REQUEST 1:
In the passage about King, where did King meet his wife, Beth Meacham?
REQUEST 2:
Decide whether each statement agrees with the passage about King. Answer yes or no, and quote the deciding words. (a) King and his wife spent eight years rehabilitating a house on Staten Island. (b) King was editor-in-chief of The Twilight Zone Magazine until 1985. (c) Night Cry ran longer than The Twilight Zone Magazine.
REQUEST 3:
Pick up the passage about King after its final sentence and continue writing it.

EXERCISE PASSAGE:
+-------+
King was born in 1950, the son of Lowell and Phyllis (Wright) King. He attended Antioch College in Yellow Springs, Ohio, where he met his wife, Beth Meacham. They were married in 1978, and in 1980 bought a house on Staten Island, which they spent eight years rehabilitating. They moved to northeast Tucson, Arizona in 1989, [1] where they resided for 14 years, after which they moved to a 4-acre (16,000 m2) ranch south of Tucson close to the village of Corona de Tucson. They keep cats and horses. [2]
In the late 1970s and early 1980s King and his wife were regular reviewers for Baird Searles' and Martin Last's SF Review Monthly . He was a consulting editor at Bantam Books from 1980 to 1985, helping to found the Bantam Spectra imprint, after which he was editor-in-chief of The Twilight Zone Magazine from March, 1986 until its last issue (February, 1989), and editorial director of its shorter-lived companion title Night Cry to its last issue in Fall 1987. [3] He has since worked as a consultant technical writer and editor.
+-------+
DATA TO EXAMINE:
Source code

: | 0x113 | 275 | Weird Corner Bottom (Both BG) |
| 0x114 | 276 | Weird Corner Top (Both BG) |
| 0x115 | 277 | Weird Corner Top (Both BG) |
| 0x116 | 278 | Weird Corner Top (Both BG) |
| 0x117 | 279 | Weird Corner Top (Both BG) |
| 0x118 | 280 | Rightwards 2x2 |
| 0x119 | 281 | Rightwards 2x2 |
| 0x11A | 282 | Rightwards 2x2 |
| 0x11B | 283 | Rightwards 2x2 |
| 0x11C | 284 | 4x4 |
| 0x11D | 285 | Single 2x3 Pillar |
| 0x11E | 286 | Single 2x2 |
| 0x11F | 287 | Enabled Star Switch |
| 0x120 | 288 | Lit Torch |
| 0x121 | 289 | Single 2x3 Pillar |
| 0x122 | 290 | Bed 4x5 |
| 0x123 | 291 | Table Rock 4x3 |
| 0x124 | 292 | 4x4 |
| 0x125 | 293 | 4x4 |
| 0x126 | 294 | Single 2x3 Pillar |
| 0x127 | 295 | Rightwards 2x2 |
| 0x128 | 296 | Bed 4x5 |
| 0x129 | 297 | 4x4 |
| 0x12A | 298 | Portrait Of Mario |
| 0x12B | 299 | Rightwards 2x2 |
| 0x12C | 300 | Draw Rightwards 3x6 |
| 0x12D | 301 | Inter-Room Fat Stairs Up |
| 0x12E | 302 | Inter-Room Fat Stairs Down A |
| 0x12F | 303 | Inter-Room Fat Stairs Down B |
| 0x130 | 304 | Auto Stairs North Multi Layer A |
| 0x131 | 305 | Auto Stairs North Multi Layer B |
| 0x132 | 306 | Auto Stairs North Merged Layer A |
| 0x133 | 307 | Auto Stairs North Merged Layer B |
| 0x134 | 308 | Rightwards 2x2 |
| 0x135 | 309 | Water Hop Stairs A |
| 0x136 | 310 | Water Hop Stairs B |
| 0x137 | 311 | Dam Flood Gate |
+-------+
YOUR RESPONSE 1:
At Antioch College in Yellow Springs, Ohio.

YOUR RESPONSE 2:
(a) Yes: "bought a house on Staten Island, which they spent eight years rehabilitating"
(b) No: "editor-in-chief of The Twilight Zone Magazine from March, 1986 until its last issue (February, 1989)"
(c) No: "its shorter-lived companion title Night Cry to its last issue in Fall 1987"

YOUR RESPONSE 3:
King has written one novel with Beth Meacham, Nightshade (1976, Pyramid), [4] and one children's novel with Viido Polikarpus, Down Town (1985, Arbor House), in addition to a number of short stories on his own. His work has appeared in the magazines Crimmer's: The Harvard Journal of Pictorial Fiction , Ariel, a fantasy magazine , SF Review Monthly , Galaxy Science Fiction , Locus , Rod Serling's The Twilight Zone Magazine, Night Cry, and Asimov's , and anthologies Devils & Demons (Marvin Kaye, ed., 1987), Alternate Presidents (Mike Resnick, ed., 1992), Alternate Warriors (Mike Resnick, ed., 1993), More Whatdunits (Mike Resnick, ed., 1993), A Wizard's Dozen (Michael Stearns, ed., 1993), Alternate Outlaws (Mike Resnick, ed., 1994), Xanadu 2 (Jane Yolen and Martin H. Greenberg, eds., 1994), and The Armless Maiden and Other Tales for Childhood's Survivors (Terri Windling, ed., 1995).